No, it's not true. Well, it will work for some time, and then fail when
too many erase cycles have been done on a block. You should always try
to at least meet the chip requirements. Anyway, that's not really the
issue here.
>
> If I set marvell,nand-keep-config or nand-ecc-strength = <8>. I get ECC
> errors reported (probably due to the change in configuraiton) and
> ultimately the mount fails "mount: mounting ubi0:user on /flash failed:
> Invalid argument" I haven't really dug into where that's coming from.
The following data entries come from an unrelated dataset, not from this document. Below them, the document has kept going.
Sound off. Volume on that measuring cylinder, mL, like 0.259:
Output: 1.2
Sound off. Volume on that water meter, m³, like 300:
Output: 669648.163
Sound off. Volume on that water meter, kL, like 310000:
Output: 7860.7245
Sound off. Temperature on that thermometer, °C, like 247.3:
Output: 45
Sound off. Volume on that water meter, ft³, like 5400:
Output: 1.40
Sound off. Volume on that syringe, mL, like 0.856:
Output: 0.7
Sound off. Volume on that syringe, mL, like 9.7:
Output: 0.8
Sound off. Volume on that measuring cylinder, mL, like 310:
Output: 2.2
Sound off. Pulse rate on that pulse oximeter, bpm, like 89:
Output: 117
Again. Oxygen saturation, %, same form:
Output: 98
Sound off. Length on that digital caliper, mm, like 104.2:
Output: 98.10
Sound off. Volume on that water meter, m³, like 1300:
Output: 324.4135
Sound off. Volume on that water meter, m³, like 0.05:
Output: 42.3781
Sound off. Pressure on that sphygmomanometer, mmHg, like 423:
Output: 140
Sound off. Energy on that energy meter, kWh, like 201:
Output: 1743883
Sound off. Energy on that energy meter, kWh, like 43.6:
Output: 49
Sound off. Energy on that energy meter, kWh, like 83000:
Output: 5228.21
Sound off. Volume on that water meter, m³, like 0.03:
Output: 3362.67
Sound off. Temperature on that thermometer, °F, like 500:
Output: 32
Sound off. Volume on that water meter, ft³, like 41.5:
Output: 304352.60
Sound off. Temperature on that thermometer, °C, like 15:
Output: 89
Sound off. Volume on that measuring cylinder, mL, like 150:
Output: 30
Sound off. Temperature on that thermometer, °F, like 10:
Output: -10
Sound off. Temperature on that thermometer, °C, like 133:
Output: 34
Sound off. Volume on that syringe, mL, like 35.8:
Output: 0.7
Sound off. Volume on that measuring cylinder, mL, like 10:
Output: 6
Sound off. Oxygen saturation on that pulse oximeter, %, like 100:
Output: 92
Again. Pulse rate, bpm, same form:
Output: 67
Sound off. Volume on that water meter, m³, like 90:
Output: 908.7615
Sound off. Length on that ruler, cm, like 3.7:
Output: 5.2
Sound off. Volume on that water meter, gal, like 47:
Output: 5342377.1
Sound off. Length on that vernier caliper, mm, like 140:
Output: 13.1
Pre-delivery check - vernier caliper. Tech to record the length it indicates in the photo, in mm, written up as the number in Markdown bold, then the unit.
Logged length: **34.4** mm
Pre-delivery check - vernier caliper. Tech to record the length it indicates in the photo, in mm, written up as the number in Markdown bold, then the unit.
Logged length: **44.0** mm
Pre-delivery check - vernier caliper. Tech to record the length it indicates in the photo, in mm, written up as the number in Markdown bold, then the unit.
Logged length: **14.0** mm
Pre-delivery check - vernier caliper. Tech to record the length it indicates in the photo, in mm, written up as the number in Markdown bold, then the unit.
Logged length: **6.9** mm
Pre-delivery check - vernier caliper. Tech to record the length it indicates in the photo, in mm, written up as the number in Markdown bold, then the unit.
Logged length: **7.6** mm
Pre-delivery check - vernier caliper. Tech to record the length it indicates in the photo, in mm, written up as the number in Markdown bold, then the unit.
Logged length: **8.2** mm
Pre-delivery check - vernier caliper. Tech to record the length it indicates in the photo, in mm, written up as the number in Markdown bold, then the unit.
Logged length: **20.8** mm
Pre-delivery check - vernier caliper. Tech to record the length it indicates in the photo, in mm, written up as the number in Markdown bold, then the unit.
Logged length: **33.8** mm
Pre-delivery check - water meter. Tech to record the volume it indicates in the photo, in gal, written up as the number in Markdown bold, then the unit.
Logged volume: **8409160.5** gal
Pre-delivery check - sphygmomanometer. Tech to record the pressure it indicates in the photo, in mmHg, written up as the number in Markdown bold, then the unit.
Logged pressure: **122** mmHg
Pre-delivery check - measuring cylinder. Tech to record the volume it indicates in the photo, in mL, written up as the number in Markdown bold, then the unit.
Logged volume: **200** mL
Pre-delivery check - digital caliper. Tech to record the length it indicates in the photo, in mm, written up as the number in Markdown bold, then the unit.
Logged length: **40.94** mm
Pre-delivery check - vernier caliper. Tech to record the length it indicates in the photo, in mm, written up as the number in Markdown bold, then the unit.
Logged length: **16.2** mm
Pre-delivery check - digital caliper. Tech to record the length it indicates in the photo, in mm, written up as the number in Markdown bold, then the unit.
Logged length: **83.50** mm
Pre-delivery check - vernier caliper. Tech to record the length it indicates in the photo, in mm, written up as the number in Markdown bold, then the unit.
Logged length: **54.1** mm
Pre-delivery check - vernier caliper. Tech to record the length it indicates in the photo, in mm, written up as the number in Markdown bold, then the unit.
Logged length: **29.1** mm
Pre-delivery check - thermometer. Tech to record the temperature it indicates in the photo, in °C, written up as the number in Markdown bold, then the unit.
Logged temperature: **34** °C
For the ECC change, that's not surprising, since u-boot probably writes
things in the 4bit/512 config.
>
> Both the x530 boards with the smaller chips fail in similar ways with
> 4.17-rc2. Namely they either hang at mount time or if I've killed the
> BBT they hang at startup.
>
> The smaller page sizes are probably the main difference between the
> custom boards and the reference board. That's possibly the source of the
> PAGED interrupts, but then the old driver didn't explicitly do anything
> to handle these.
Interesting. I guess the main difference with 2k pages is that write
operations are one in a single controller operation while with other
layout you have to do more that one.
>
> All 3 systems seem fine running 4.16.4 with the pxa3xx_nand driver.
Oh, I thought you were testing 4.16 with the new driver. So finding the
regression might not be that simple here.